Material shown =
Segment Open
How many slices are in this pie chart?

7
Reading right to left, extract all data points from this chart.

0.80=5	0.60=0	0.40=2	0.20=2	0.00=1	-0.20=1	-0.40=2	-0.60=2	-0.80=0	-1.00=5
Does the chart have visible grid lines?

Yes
Segment Closed
Segment Open
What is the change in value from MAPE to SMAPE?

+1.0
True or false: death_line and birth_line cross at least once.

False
Segment Closed
Segment Open
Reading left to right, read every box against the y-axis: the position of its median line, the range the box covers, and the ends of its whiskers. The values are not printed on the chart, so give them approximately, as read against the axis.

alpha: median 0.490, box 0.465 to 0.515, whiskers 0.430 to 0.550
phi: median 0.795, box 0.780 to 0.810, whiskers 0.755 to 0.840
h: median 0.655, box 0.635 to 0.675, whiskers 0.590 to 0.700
Segment Closed
What this task involves =
Pick out each line in the listing above that contains the word "from". Treat uppercase and lowercase as different.

Reply =
Reading right to left, extract all data points from this chart.
What is the change in value from MAPE to SMAPE?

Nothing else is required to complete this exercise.